What is propaganda and how was it used during the American Revolution?
Propaganda is something that is very hard to define. In a sense, it is simply the process of putting out information that is meant to convince people to believe in a certain point of view. However, we typically use the term in a somewhat pejorative way. We typically use it to refer only to misleading information that is put out to convince people. People rarely talk about “propaganda” being put out by their own side. Instead, they identify with their own side and think that the other side’s information is propaganda.
What this means is that Americans do not typically talk about propaganda being used in the American Revolution. However, if we are going to say that it was used, we can say that it was used to encourage Americans to fight the British. It was used to convince them that they ought to side with the cause of independent. It was also used to convince them that the British were bad and should be opposed.

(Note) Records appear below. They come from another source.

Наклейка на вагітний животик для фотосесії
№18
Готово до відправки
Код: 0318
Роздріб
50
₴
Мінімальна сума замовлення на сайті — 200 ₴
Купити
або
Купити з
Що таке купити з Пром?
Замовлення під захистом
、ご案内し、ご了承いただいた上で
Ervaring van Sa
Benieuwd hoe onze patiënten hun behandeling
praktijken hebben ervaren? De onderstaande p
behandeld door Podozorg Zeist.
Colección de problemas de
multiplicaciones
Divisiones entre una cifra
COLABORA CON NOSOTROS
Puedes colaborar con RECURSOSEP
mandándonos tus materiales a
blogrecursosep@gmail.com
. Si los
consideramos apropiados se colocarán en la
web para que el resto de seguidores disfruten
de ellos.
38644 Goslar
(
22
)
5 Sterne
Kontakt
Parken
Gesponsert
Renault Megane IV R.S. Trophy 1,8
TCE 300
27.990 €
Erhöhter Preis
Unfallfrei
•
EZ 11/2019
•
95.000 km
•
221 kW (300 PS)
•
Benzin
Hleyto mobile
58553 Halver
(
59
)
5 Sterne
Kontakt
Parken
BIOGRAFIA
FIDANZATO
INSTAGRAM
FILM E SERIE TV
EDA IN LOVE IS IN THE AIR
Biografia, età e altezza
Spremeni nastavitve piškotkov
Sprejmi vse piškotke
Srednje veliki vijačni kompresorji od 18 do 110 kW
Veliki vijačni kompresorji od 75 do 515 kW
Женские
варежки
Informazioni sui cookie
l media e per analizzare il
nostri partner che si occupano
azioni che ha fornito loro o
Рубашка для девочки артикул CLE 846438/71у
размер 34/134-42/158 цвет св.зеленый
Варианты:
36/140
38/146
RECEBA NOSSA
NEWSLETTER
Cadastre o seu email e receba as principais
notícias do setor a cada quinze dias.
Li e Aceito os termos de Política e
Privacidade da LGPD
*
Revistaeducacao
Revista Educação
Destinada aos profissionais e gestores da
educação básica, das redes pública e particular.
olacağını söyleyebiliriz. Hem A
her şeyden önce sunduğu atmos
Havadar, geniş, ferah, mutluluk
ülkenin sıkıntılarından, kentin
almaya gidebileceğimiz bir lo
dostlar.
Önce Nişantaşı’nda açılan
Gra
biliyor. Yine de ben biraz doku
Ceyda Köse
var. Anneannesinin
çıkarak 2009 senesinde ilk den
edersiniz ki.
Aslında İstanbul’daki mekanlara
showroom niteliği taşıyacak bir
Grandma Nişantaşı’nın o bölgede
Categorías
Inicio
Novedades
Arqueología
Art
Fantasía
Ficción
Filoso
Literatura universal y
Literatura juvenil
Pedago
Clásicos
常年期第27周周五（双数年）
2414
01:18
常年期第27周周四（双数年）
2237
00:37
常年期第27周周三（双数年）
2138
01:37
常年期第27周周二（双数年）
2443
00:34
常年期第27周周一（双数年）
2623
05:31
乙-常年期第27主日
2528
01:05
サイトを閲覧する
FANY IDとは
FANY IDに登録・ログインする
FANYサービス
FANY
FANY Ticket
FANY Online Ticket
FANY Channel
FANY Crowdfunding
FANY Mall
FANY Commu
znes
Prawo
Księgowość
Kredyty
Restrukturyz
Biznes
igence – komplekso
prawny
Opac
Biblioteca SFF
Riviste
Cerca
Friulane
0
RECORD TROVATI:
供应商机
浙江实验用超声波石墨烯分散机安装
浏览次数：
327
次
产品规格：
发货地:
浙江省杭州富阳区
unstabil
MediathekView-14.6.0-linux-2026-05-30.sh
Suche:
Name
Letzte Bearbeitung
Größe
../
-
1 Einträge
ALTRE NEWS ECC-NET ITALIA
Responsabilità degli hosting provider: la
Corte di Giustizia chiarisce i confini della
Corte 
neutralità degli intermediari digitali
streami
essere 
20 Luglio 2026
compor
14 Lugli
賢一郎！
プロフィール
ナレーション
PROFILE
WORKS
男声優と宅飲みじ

Let us look at two examples of propaganda. One is Paul Revere’s famous engraving of the Boston Massacre. This engraving makes it look as if an organized group of British soldiers fired on innocent civilians. This was, at the very least, an exaggeration. We can say that this is propaganda because it somewhat misleadingly seeks to tell a story in which the British are the evil aggressors and the Americans are innocent victims. A second example is the Declaration of Independence. That document lists a number of allegations about what the British king had done. It says that all of the allegations proved that the King’s actions had “in direct object the establishment of an absolute Tyranny over these States.” Again, this is an exaggerated statement that is made to try to turn people against Britain and towards the cause of liberty.
Thus, propaganda was used in the American Revolution to try to persuade people to side with the Americans.